All TCU. All the time.

TCU 360

Effect of plus/minus on GPAs still unknown

The full effect of the plus/minus grading system on students’ GPAs remains unknown a year after its implementation, university officials said.

Nowell Donovan, provost and vice chancellor for academic affairs, said the number of teachers who use the plus/minus system is unknown. He said the system was originally implemented by faculty to create a grading system that was more fair. He said he expects most professors will move to the plus/minus system within two or three years.

Donovan said higher quality universities tend to have a plus/minus system.

“We will revisit the whole issue to see if it is working,” Donovan said. “But we will probably want to wait two or three years to get a cohort of students through.”

With the plus/minus system, two students in the same class with the same grade of 81, for example, may receive different credit toward their GPA. A senior will receive a B and more grade points, while a freshman will receive a B-minus and less grade points.

Students who entered TCU in fall 2007 or later are subject to the plus/minus system.

The decision of whether to use the plus/minus system is up to each professor, said Ralph Carter, a professor and chair of the political science department.

“It is still up to the individual classroom instructor to determine what is a B-minus and what is a C-plus in his or her own class,” Carter said.”The power to evaluate student performance still lies with the faculty.”

However, Patrick Miller, registrar and director of enrollment management of the Registrar’s Office, said he does not think the plus/minus system will ever be adopted by every professor at the university. Miller said he can’t imagine there will be much change in students’ overall GPAs.

Miller said no studies at the university have been conducted to determine the full effect of the plus/minus grading system.

Many students have adjusted to the new grading scale but not every professor has converted to the plus/minus system, said Thomas Pressly, Student Government Association president. He said SGA has not received many student complaints about the plus/minus system.

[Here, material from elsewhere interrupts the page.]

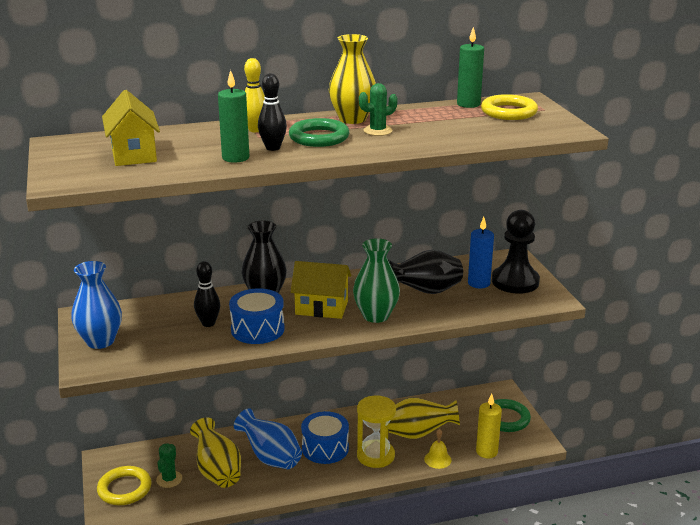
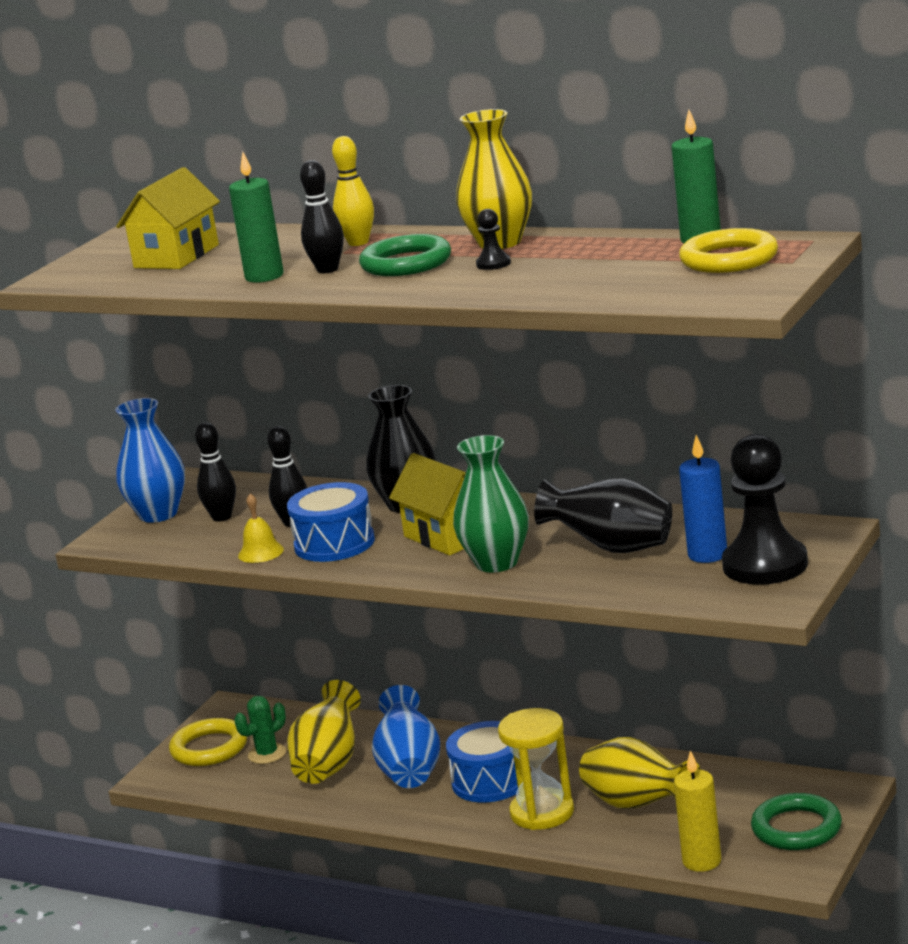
camera: 45 degrees right, 5 degrees down
(152, 332) = (222, 517): none -> black bowling pin
(377, 131) = (493, 264): green cactus -> black pawn
(437, 459) = (618, 846): yellow bell -> yellow bell (261, 552)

“Professors have the opportunity to pick if they want to use it,” Pressly said. ” I think that is the hard part, from my view, on it and from a lot of students I have talked to.”

Meredith McDonough, a freshman nursing major, said the plus/minus system gives a more substantial grade than the other system.

“It doesn’t really matter to me,” McDonough said. “It is kind of nice in a way because it quantifies your grade a little more than just a generic letter.”